Topophilia or Topophobia? Environment and Health in West Virginia

This paper explores existential tension between two radically opposed experiences of environment where West Virginia stands as a landscape that simultaneously promotes attachment and alienation. We may think of different locales as on a continuum from the potentially therapeutic to essentially pathogenic. What has been called a therapeutic landscape necessarily represents only one possible dimension of our relationship with place or, in this case, what geographer Yi-fu Tuan referred to as topophilia as the basis for positive affective attachment between person and place born of comfort and subjective well-being. A landscape of fear—captured in Tuan’s topophobia—establishes an essentially negative, or at least ambivalent, relationship between people and place that may ultimately induce anxiety, dread, and depression. In her work on the emotional development of children, in particular, the environmental psychologist Louise Chawla suggests that the places we inhabit, at all times, have the potential for either light or darkness as there is always a “shadow side” to our relationship.

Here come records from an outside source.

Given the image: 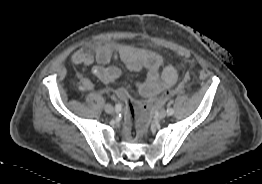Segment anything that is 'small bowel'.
Here are the masks:
<instances>
[{
  "instance_id": "c3829d8e",
  "label": "small bowel",
  "mask_w": 262,
  "mask_h": 184,
  "mask_svg": "<svg viewBox=\"0 0 262 184\" xmlns=\"http://www.w3.org/2000/svg\"><path fill=\"white\" fill-rule=\"evenodd\" d=\"M71 60L85 69L91 67L92 72L105 84L114 83L121 73L118 67L109 65L112 62L121 61L132 72L145 70V77L136 83V88L143 96L164 93L178 78V72L174 66L161 69L162 58L158 53L126 44L90 45L74 51ZM94 63L97 65L93 66ZM80 81L83 91L93 89L91 79L81 76Z\"/></svg>"
}]
</instances>
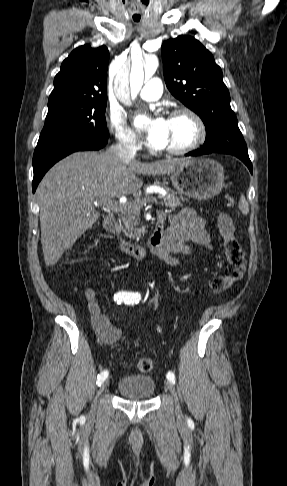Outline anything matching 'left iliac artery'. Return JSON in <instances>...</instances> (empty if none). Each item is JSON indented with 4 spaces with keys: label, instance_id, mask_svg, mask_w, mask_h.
<instances>
[{
    "label": "left iliac artery",
    "instance_id": "44dca946",
    "mask_svg": "<svg viewBox=\"0 0 287 486\" xmlns=\"http://www.w3.org/2000/svg\"><path fill=\"white\" fill-rule=\"evenodd\" d=\"M139 301L138 297H135L134 299H130L127 301V304H137ZM167 379L170 381V383L175 384V375L173 372L169 371L167 373Z\"/></svg>",
    "mask_w": 287,
    "mask_h": 486
}]
</instances>
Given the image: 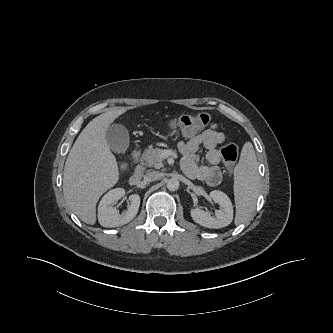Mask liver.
I'll list each match as a JSON object with an SVG mask.
<instances>
[{
  "instance_id": "liver-1",
  "label": "liver",
  "mask_w": 333,
  "mask_h": 333,
  "mask_svg": "<svg viewBox=\"0 0 333 333\" xmlns=\"http://www.w3.org/2000/svg\"><path fill=\"white\" fill-rule=\"evenodd\" d=\"M126 111V107H116L91 120L79 134L65 162V201L79 219L90 225L96 223L99 198L119 180L118 164L105 133Z\"/></svg>"
}]
</instances>
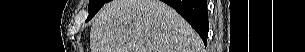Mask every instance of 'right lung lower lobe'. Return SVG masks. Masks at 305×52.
Instances as JSON below:
<instances>
[{
  "label": "right lung lower lobe",
  "instance_id": "98d812e1",
  "mask_svg": "<svg viewBox=\"0 0 305 52\" xmlns=\"http://www.w3.org/2000/svg\"><path fill=\"white\" fill-rule=\"evenodd\" d=\"M173 7L196 30L207 44L208 37V13L207 0H162Z\"/></svg>",
  "mask_w": 305,
  "mask_h": 52
}]
</instances>
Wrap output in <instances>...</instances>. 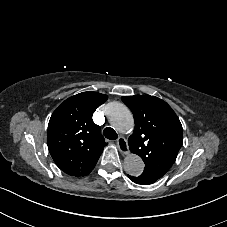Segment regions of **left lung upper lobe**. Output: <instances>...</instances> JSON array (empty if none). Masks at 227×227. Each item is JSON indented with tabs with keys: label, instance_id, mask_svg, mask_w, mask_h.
<instances>
[{
	"label": "left lung upper lobe",
	"instance_id": "1",
	"mask_svg": "<svg viewBox=\"0 0 227 227\" xmlns=\"http://www.w3.org/2000/svg\"><path fill=\"white\" fill-rule=\"evenodd\" d=\"M133 113L135 128L128 139L130 151L145 163L143 173L157 179L164 176L176 160L183 143L182 125L171 107L150 95L123 96Z\"/></svg>",
	"mask_w": 227,
	"mask_h": 227
}]
</instances>
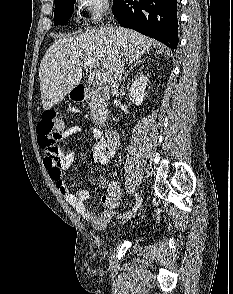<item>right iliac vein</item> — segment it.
Returning <instances> with one entry per match:
<instances>
[{
	"instance_id": "right-iliac-vein-1",
	"label": "right iliac vein",
	"mask_w": 233,
	"mask_h": 294,
	"mask_svg": "<svg viewBox=\"0 0 233 294\" xmlns=\"http://www.w3.org/2000/svg\"><path fill=\"white\" fill-rule=\"evenodd\" d=\"M133 214H134V213H133ZM133 214H127V215H125V216L121 219V221L119 222V224H120V225H123L124 223H126L127 221H129V220L132 218Z\"/></svg>"
}]
</instances>
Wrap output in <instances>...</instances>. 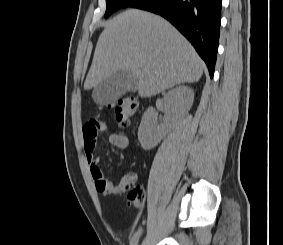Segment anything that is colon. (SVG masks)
<instances>
[{
    "mask_svg": "<svg viewBox=\"0 0 283 245\" xmlns=\"http://www.w3.org/2000/svg\"><path fill=\"white\" fill-rule=\"evenodd\" d=\"M109 107L114 110L119 125L125 127L129 125L131 118L137 111L138 101L132 97L121 98L109 105ZM124 191L126 192L127 201L130 204L138 208L143 206L145 195L140 186L133 184V182H128L124 186Z\"/></svg>",
    "mask_w": 283,
    "mask_h": 245,
    "instance_id": "colon-1",
    "label": "colon"
}]
</instances>
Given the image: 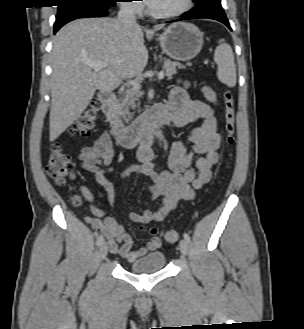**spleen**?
Segmentation results:
<instances>
[{"label":"spleen","mask_w":304,"mask_h":329,"mask_svg":"<svg viewBox=\"0 0 304 329\" xmlns=\"http://www.w3.org/2000/svg\"><path fill=\"white\" fill-rule=\"evenodd\" d=\"M214 60L218 65V79L229 87L236 85V66L230 45L224 39L219 41V46L214 52Z\"/></svg>","instance_id":"obj_1"}]
</instances>
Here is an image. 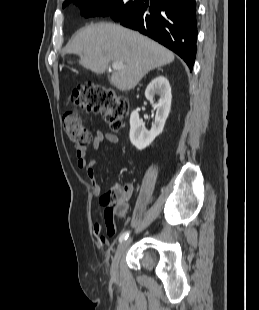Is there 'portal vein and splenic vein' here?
I'll list each match as a JSON object with an SVG mask.
<instances>
[{
  "instance_id": "1",
  "label": "portal vein and splenic vein",
  "mask_w": 259,
  "mask_h": 310,
  "mask_svg": "<svg viewBox=\"0 0 259 310\" xmlns=\"http://www.w3.org/2000/svg\"><path fill=\"white\" fill-rule=\"evenodd\" d=\"M112 68L115 70H120V69L124 68V66L121 62L113 61Z\"/></svg>"
}]
</instances>
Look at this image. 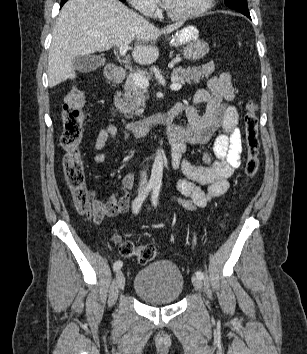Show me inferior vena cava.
<instances>
[{"label":"inferior vena cava","mask_w":307,"mask_h":354,"mask_svg":"<svg viewBox=\"0 0 307 354\" xmlns=\"http://www.w3.org/2000/svg\"><path fill=\"white\" fill-rule=\"evenodd\" d=\"M140 183H139V191H143L147 185V173L146 171H142L140 174Z\"/></svg>","instance_id":"obj_1"}]
</instances>
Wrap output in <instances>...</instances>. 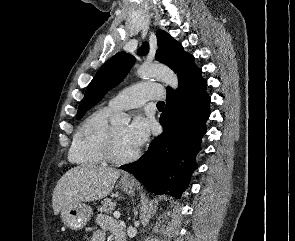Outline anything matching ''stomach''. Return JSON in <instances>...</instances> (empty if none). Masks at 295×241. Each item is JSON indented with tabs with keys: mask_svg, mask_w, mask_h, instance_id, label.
Masks as SVG:
<instances>
[{
	"mask_svg": "<svg viewBox=\"0 0 295 241\" xmlns=\"http://www.w3.org/2000/svg\"><path fill=\"white\" fill-rule=\"evenodd\" d=\"M120 188L127 194H134L135 183L133 181L119 182ZM92 215V208L82 202L65 206L61 210L62 222L72 230L83 229Z\"/></svg>",
	"mask_w": 295,
	"mask_h": 241,
	"instance_id": "obj_1",
	"label": "stomach"
}]
</instances>
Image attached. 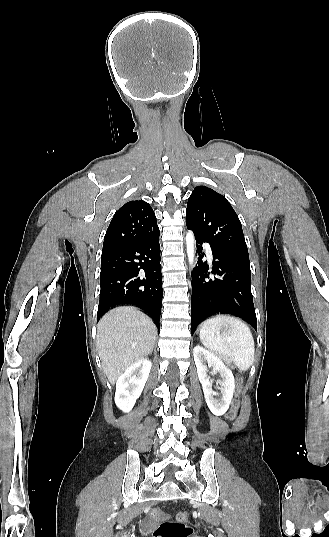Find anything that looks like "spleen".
I'll return each instance as SVG.
<instances>
[{"label": "spleen", "mask_w": 329, "mask_h": 537, "mask_svg": "<svg viewBox=\"0 0 329 537\" xmlns=\"http://www.w3.org/2000/svg\"><path fill=\"white\" fill-rule=\"evenodd\" d=\"M229 325L228 332L217 329ZM202 344L219 354L231 358L239 370H247L254 361L255 345L249 327L240 319L217 316L204 321L200 329Z\"/></svg>", "instance_id": "spleen-1"}]
</instances>
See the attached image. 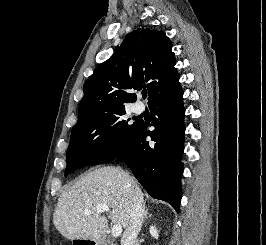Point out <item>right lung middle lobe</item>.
<instances>
[{"mask_svg":"<svg viewBox=\"0 0 266 245\" xmlns=\"http://www.w3.org/2000/svg\"><path fill=\"white\" fill-rule=\"evenodd\" d=\"M125 114L120 109L77 122L67 150L65 176L87 165L109 162L129 147L138 123L128 124Z\"/></svg>","mask_w":266,"mask_h":245,"instance_id":"1","label":"right lung middle lobe"}]
</instances>
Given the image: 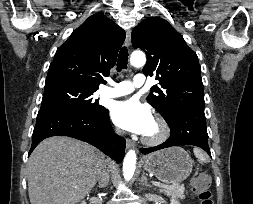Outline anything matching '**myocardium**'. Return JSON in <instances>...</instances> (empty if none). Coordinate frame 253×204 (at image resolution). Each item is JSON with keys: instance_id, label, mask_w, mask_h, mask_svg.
I'll return each instance as SVG.
<instances>
[{"instance_id": "f54148a6", "label": "myocardium", "mask_w": 253, "mask_h": 204, "mask_svg": "<svg viewBox=\"0 0 253 204\" xmlns=\"http://www.w3.org/2000/svg\"><path fill=\"white\" fill-rule=\"evenodd\" d=\"M154 122L158 126L159 132L154 137H148L146 135H143L141 140L145 145L148 146H158L163 144L170 135V127L168 123L163 119L162 117H155Z\"/></svg>"}]
</instances>
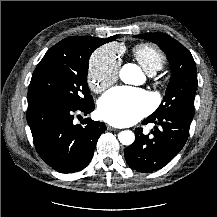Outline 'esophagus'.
I'll return each mask as SVG.
<instances>
[{"label":"esophagus","instance_id":"obj_1","mask_svg":"<svg viewBox=\"0 0 217 217\" xmlns=\"http://www.w3.org/2000/svg\"><path fill=\"white\" fill-rule=\"evenodd\" d=\"M107 129L110 130V131H117L116 128H114V127H112V126H110V125L107 126Z\"/></svg>","mask_w":217,"mask_h":217}]
</instances>
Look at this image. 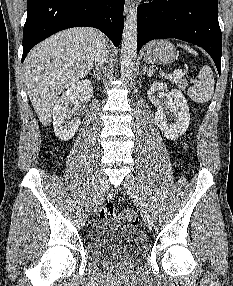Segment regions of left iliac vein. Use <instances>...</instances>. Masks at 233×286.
Masks as SVG:
<instances>
[{"instance_id": "obj_1", "label": "left iliac vein", "mask_w": 233, "mask_h": 286, "mask_svg": "<svg viewBox=\"0 0 233 286\" xmlns=\"http://www.w3.org/2000/svg\"><path fill=\"white\" fill-rule=\"evenodd\" d=\"M124 186L127 190V193L130 196H132L137 201L138 205L140 206L141 211H142V218H143V222H144L145 226L148 229H151L152 228V220H151V216H150L148 207L143 201V198L141 196L138 184H137V182H136V180L132 174H128L125 177Z\"/></svg>"}]
</instances>
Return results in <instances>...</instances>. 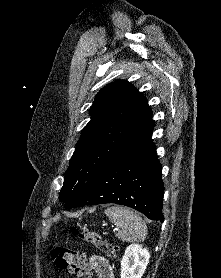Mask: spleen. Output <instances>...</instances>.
I'll return each mask as SVG.
<instances>
[{
	"mask_svg": "<svg viewBox=\"0 0 221 278\" xmlns=\"http://www.w3.org/2000/svg\"><path fill=\"white\" fill-rule=\"evenodd\" d=\"M104 213L117 227L116 236L121 241L133 242L146 238V223L132 210L122 206H112L107 208Z\"/></svg>",
	"mask_w": 221,
	"mask_h": 278,
	"instance_id": "spleen-1",
	"label": "spleen"
}]
</instances>
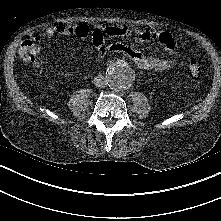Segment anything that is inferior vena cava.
Here are the masks:
<instances>
[{
  "label": "inferior vena cava",
  "mask_w": 221,
  "mask_h": 221,
  "mask_svg": "<svg viewBox=\"0 0 221 221\" xmlns=\"http://www.w3.org/2000/svg\"><path fill=\"white\" fill-rule=\"evenodd\" d=\"M93 82H94L95 86L100 87V88H104L107 86V79L101 74L97 75L94 78Z\"/></svg>",
  "instance_id": "1"
}]
</instances>
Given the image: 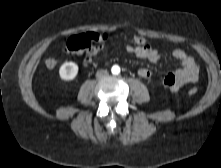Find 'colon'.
<instances>
[{
    "mask_svg": "<svg viewBox=\"0 0 221 168\" xmlns=\"http://www.w3.org/2000/svg\"><path fill=\"white\" fill-rule=\"evenodd\" d=\"M110 41V36L107 32L100 33H87L78 34L70 37L65 44V50L67 53L76 55L82 53H89L95 44L97 43H108ZM131 43L136 47H144L147 44V39L142 36H133L131 38ZM57 62L54 58H47L45 60V65L47 68L52 69L56 66ZM197 93V88L192 87L188 90V94L193 96Z\"/></svg>",
    "mask_w": 221,
    "mask_h": 168,
    "instance_id": "obj_1",
    "label": "colon"
}]
</instances>
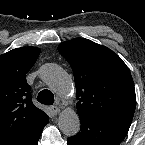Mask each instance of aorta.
I'll return each instance as SVG.
<instances>
[{
  "mask_svg": "<svg viewBox=\"0 0 145 145\" xmlns=\"http://www.w3.org/2000/svg\"><path fill=\"white\" fill-rule=\"evenodd\" d=\"M41 79L58 95L67 96L73 90V81L57 64H45L40 71ZM80 118L73 110H64L58 119V126L66 136H74L80 130Z\"/></svg>",
  "mask_w": 145,
  "mask_h": 145,
  "instance_id": "762f6f07",
  "label": "aorta"
}]
</instances>
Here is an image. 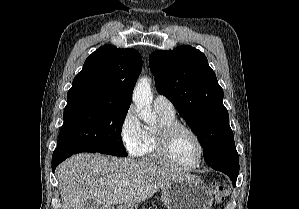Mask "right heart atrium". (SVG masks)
<instances>
[{
  "instance_id": "d8ad5b80",
  "label": "right heart atrium",
  "mask_w": 299,
  "mask_h": 209,
  "mask_svg": "<svg viewBox=\"0 0 299 209\" xmlns=\"http://www.w3.org/2000/svg\"><path fill=\"white\" fill-rule=\"evenodd\" d=\"M119 133L126 151L132 156H139L144 142V127L133 107L125 112Z\"/></svg>"
}]
</instances>
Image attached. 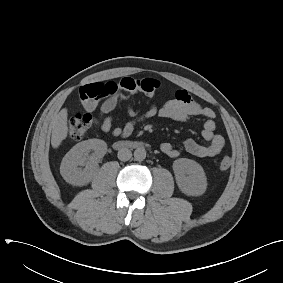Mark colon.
Returning a JSON list of instances; mask_svg holds the SVG:
<instances>
[{
    "label": "colon",
    "mask_w": 283,
    "mask_h": 283,
    "mask_svg": "<svg viewBox=\"0 0 283 283\" xmlns=\"http://www.w3.org/2000/svg\"><path fill=\"white\" fill-rule=\"evenodd\" d=\"M159 86V81L154 78L124 77L115 84L114 92L118 98L133 93L153 95L158 90ZM94 126L95 121L90 114H76L69 121L68 137L72 140L82 139ZM218 165L220 169L226 170L231 166V159L224 157L219 161Z\"/></svg>",
    "instance_id": "5ec220e1"
}]
</instances>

While Chawla’s concept evokes the relative darkness, it nevertheless opens the possibility of change in our relationship to any given place. That is to say, this relationship is dynamic. After a long history of environmental catastrophe with direct impact on human health in West Virginia—most recently punctuated by a chemical spill that affected over 300,000 people—I take up the challenge to view Appalachia from a fresh perspective as I consider what’s next for West Virginia through illustrations of creative, dynamic forces for change now at work.